Hello, I have a question regarding to outputs from a DESeq2 analysis that I wasn't sure if it is normal. Briefly, I have an RNA-seq experiment analyzed by Salmon, imported into R by tximeta, and analyzed by DESeq2. After prefiltering, my DESeqDataset had 76015 transcripts.
keep <- rowSums(counts(dds)) >= 10 # genes with at least 10 reads across all samples
dds <- dds[keep, ]
dim(dds)
#[1] 76015 20
After running DESeq2, the raw pvalue has a distribution looks like below
And the adjusted p-value looks like below (I have to log transform the y-axis in order to show that I do have some padj near 0)
I wonder if this looks possible or indicates any serious issues. BTW there are about ~14000 NA in padj, which should not be the sole reason for this raw pvalue distribution.

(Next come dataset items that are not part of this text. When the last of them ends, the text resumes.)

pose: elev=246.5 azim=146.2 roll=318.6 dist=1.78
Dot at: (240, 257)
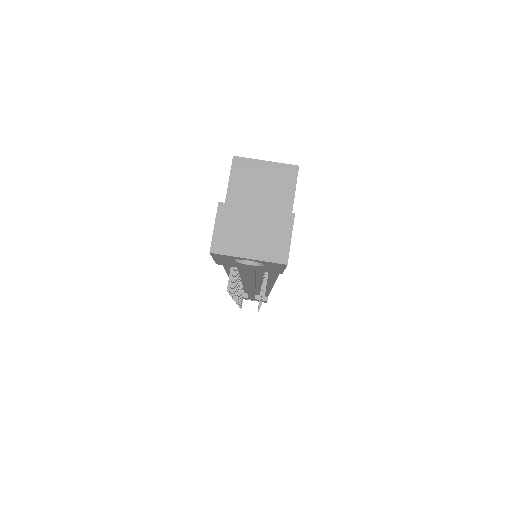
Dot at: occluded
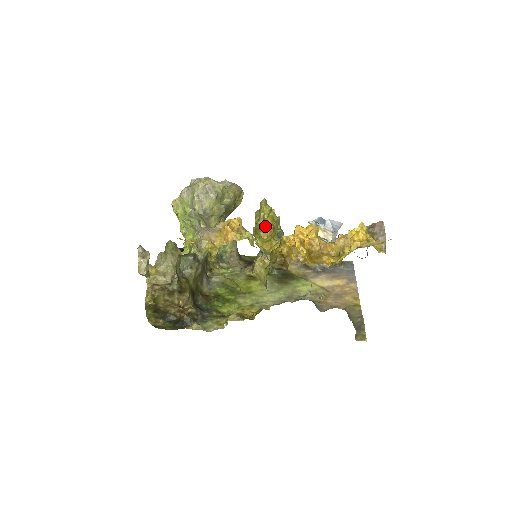
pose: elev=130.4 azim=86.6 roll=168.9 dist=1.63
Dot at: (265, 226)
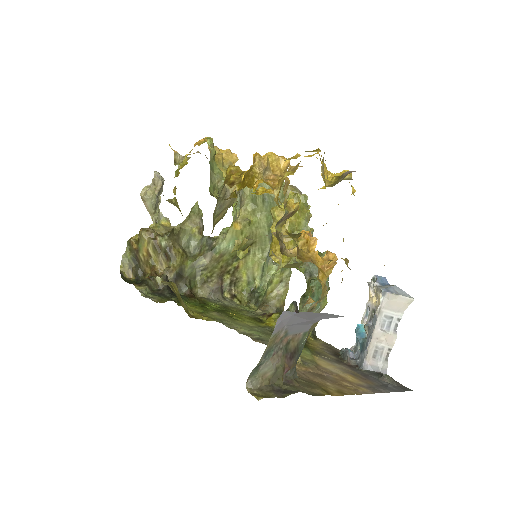
Dot at: (277, 209)
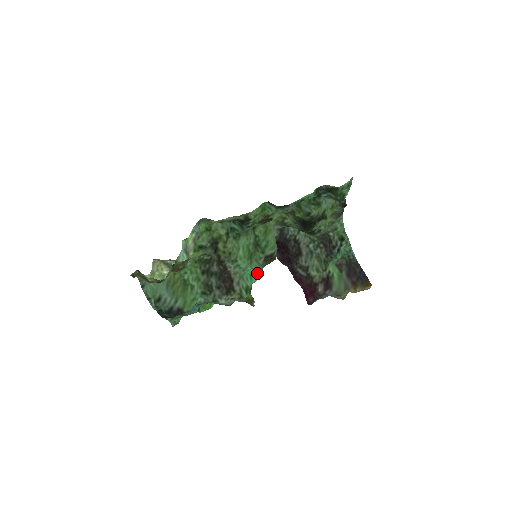
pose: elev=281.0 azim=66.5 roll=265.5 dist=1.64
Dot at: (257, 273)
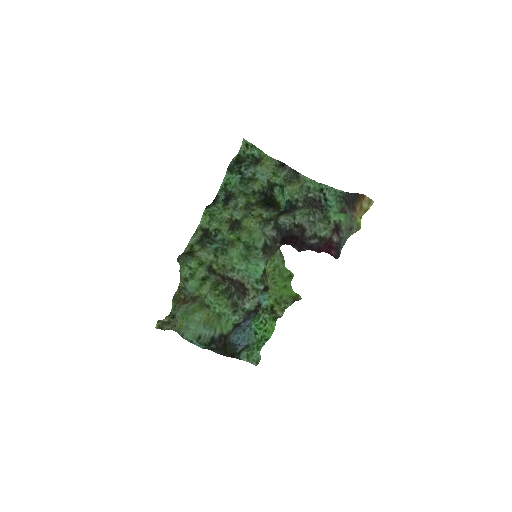
Dot at: (260, 265)
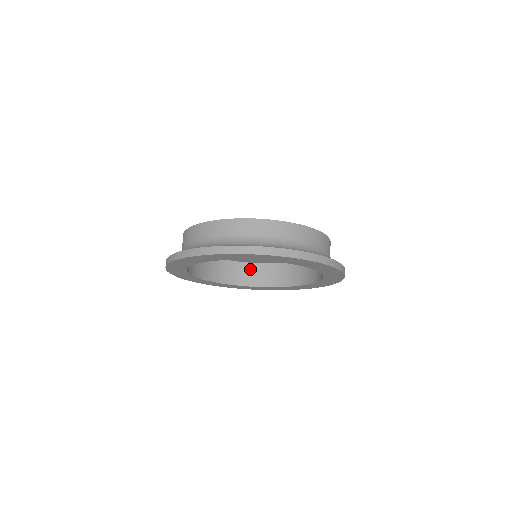
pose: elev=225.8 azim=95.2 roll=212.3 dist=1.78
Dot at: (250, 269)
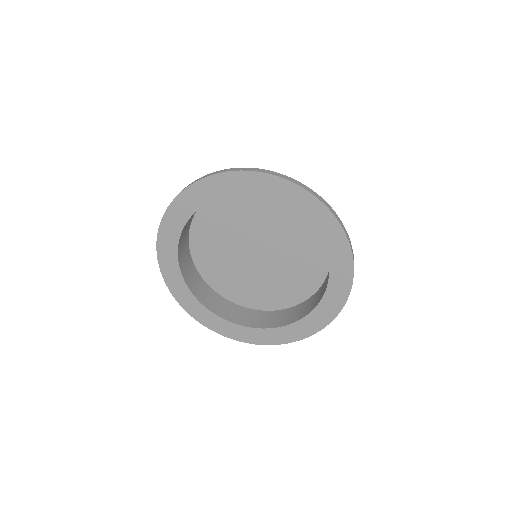
Dot at: (228, 305)
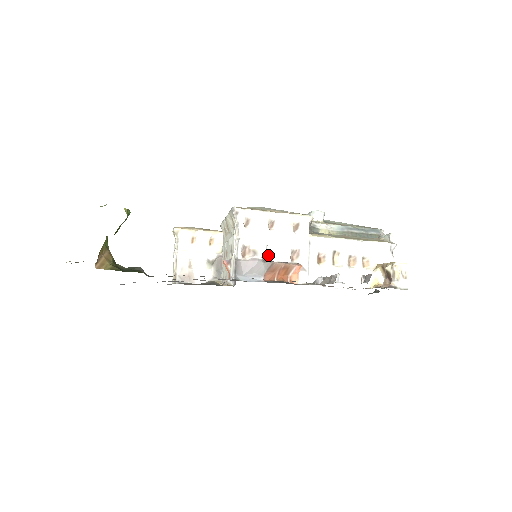
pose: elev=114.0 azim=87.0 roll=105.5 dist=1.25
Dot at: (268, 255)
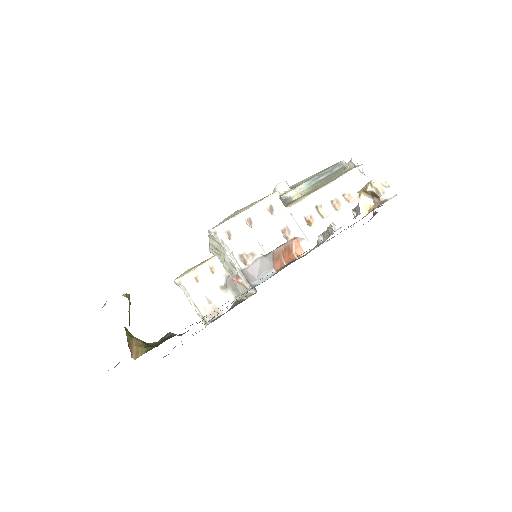
Dot at: (265, 249)
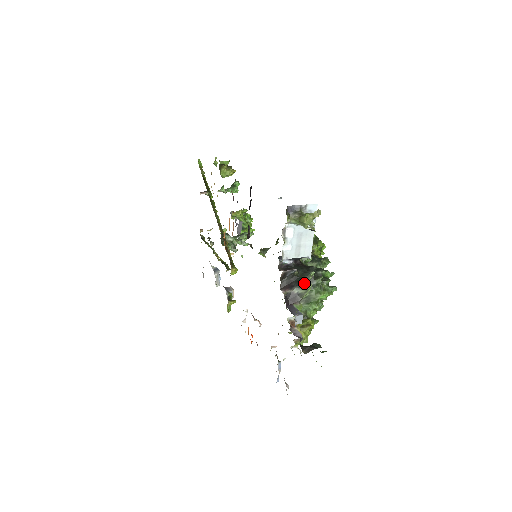
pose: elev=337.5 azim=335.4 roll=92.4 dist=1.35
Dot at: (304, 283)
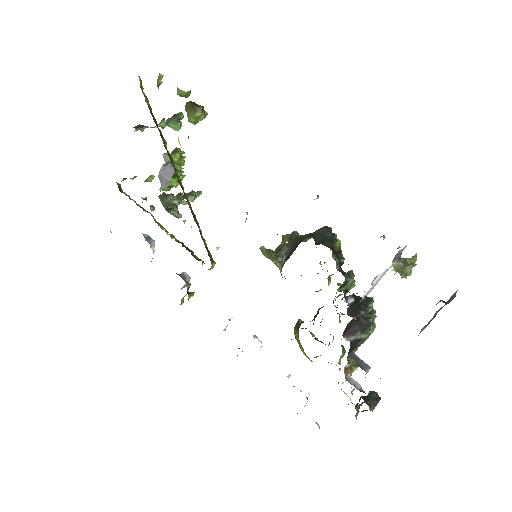
Dot at: (367, 327)
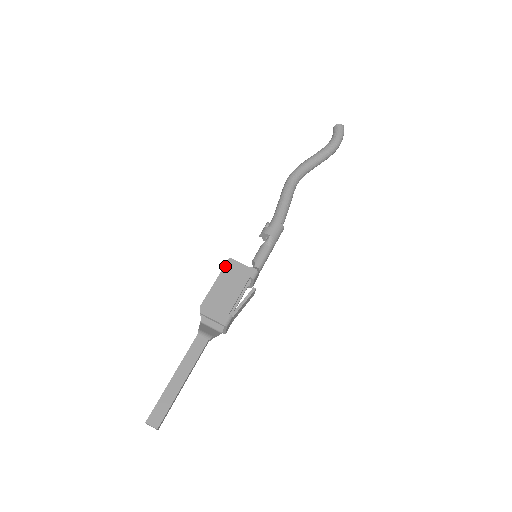
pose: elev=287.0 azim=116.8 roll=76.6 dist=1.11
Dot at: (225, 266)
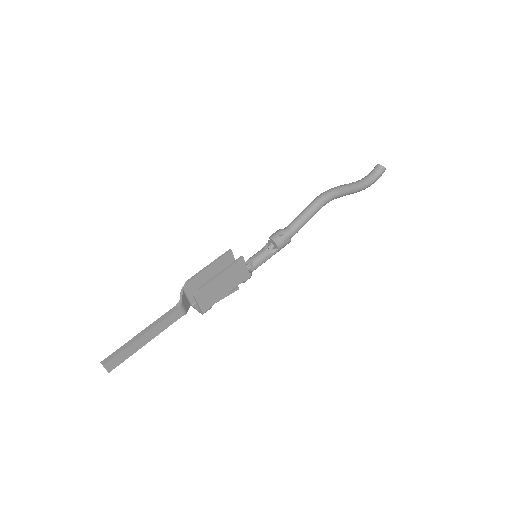
Dot at: (236, 263)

Thanks! Yes, I guess I wasn't very clear with what I said. Yes, I did mean that the sum count from all samples is 10 or more. I could use more stringent criteria, but I thought this is not important so I just used what was written in the tutorial.
I did convert the NA in padj to 1 but not the NA in pvalue. And I just realized I have 1541 out of 76015 in pvalue to be NA, and I also have 14353 out of 76015 in padj to be NA.
It's hard for me to guess what's going on. I haven't seen a p-value histogram like that, and yes it indicates something is wrong in the pipeline. I would guess that something about the count matrix is very different than typical RNA-seq. I would do some more QC plots like PCA, and boxplots, scatterplots etc of the log counts.